-- EXERCISE TASK --
Copy each line of the material below that contains the string "qUnion". Matching is case-sensitive.
####################
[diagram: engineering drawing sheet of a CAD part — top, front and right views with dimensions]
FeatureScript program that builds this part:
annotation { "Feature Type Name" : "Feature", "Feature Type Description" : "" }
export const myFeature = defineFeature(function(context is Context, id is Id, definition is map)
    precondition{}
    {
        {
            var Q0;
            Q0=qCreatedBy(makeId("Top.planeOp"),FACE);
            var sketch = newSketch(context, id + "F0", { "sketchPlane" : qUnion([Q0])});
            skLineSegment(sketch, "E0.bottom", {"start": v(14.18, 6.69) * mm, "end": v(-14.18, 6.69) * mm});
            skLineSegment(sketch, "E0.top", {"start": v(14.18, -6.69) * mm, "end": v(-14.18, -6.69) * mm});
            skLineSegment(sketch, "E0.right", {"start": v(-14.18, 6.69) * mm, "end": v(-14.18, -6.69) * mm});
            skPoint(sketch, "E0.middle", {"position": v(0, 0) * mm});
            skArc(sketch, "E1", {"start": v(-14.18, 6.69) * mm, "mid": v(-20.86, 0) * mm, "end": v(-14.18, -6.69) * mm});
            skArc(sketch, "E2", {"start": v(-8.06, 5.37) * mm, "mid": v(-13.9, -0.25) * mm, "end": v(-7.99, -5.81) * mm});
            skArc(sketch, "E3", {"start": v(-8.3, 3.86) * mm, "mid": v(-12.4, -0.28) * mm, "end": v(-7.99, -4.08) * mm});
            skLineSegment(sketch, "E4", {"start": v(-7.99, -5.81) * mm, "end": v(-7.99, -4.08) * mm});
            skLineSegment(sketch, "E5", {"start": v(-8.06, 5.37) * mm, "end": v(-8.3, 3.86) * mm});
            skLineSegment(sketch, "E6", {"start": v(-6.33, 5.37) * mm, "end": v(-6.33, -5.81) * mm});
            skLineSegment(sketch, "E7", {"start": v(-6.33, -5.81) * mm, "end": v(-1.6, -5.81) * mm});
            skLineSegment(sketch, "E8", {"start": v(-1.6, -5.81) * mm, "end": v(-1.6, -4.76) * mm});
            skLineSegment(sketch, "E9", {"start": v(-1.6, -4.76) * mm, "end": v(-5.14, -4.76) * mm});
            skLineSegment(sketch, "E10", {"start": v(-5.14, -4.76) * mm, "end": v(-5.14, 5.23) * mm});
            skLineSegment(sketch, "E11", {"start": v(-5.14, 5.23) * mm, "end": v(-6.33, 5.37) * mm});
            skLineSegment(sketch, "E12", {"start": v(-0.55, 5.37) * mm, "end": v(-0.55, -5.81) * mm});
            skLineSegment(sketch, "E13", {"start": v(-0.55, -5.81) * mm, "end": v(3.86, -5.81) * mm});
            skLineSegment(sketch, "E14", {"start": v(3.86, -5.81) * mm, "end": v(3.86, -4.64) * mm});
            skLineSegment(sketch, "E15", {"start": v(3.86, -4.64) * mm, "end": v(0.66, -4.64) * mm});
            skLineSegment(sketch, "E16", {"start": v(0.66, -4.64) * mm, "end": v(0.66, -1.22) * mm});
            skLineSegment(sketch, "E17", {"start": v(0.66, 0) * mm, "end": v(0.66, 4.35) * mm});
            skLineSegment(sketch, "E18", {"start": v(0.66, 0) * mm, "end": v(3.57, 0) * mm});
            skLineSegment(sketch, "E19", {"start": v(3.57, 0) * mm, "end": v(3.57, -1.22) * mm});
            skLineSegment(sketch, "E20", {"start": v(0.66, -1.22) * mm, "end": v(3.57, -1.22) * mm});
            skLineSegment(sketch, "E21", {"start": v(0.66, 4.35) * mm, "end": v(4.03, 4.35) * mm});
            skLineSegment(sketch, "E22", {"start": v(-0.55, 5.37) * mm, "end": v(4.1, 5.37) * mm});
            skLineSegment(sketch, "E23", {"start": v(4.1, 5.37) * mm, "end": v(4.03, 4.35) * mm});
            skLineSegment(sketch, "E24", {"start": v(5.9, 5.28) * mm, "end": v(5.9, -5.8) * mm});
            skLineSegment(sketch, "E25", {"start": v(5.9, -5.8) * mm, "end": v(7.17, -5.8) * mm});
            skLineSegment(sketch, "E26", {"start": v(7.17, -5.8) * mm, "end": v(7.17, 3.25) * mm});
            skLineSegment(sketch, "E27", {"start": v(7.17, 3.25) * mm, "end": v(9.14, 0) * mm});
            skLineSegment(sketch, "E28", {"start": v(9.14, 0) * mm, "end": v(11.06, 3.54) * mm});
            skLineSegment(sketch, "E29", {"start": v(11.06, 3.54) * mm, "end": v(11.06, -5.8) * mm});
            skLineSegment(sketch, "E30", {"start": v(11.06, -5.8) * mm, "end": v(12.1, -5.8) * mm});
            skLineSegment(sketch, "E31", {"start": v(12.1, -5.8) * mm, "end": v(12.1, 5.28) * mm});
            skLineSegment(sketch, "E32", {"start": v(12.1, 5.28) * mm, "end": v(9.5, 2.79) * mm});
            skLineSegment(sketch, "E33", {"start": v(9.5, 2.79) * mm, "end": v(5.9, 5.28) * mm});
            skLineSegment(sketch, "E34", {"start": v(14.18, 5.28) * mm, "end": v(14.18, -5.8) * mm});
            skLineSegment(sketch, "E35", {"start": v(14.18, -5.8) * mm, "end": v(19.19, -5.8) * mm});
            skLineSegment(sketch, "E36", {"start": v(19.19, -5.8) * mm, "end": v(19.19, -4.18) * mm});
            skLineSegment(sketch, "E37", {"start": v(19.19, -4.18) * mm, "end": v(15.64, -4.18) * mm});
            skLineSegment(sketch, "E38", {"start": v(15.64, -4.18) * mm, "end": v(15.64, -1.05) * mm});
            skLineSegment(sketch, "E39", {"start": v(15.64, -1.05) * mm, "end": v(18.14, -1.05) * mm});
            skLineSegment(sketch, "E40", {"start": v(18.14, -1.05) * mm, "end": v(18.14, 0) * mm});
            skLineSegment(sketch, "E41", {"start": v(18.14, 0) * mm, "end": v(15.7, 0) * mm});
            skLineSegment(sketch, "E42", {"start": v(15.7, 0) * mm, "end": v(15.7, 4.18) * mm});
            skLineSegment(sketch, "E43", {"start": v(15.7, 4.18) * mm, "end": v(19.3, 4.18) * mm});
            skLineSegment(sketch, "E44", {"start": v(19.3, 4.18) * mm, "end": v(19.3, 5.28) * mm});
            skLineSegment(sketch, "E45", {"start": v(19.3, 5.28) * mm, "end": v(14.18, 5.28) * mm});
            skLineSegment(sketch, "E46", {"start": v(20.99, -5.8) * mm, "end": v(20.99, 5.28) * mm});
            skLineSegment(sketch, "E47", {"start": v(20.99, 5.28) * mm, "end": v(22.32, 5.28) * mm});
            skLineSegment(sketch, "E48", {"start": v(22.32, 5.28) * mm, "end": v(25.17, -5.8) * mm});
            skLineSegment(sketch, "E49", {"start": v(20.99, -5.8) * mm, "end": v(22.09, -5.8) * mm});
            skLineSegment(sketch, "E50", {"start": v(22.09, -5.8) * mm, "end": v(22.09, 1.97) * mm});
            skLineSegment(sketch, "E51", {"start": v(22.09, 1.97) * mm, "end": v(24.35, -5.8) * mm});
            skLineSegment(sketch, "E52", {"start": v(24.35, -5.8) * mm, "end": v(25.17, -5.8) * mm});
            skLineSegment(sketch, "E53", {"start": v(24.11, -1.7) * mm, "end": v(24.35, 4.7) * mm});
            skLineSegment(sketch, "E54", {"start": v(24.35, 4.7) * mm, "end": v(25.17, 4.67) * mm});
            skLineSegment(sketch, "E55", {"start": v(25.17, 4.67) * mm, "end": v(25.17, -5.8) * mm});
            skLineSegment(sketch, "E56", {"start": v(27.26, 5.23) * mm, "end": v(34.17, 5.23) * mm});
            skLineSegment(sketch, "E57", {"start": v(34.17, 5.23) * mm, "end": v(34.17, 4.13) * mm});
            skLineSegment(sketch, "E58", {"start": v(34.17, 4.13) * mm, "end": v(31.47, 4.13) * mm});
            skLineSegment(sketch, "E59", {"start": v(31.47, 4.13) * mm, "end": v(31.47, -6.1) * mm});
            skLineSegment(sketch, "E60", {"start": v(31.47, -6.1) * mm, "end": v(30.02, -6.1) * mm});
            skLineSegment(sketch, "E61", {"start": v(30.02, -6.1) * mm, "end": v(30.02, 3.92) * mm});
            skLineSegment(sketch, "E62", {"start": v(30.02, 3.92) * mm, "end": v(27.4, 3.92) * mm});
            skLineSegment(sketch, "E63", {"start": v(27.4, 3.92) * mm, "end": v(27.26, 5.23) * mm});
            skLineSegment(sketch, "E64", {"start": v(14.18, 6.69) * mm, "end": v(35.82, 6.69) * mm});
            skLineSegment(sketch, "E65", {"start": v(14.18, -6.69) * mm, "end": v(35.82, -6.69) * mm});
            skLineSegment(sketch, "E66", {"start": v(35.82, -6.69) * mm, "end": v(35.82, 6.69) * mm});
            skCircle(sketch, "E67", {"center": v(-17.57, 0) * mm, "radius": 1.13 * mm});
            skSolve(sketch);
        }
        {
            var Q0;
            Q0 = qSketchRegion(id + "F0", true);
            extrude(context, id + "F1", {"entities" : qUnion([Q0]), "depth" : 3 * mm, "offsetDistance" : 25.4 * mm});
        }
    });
####################
-- EXERCISE RESULT --
            var sketch = newSketch(context, id + "F0", { "sketchPlane" : qUnion([Q0])});
            extrude(context, id + "F1", {"entities" : qUnion([Q0]), "depth" : 3 * mm, "offsetDistance" : 25.4 * mm});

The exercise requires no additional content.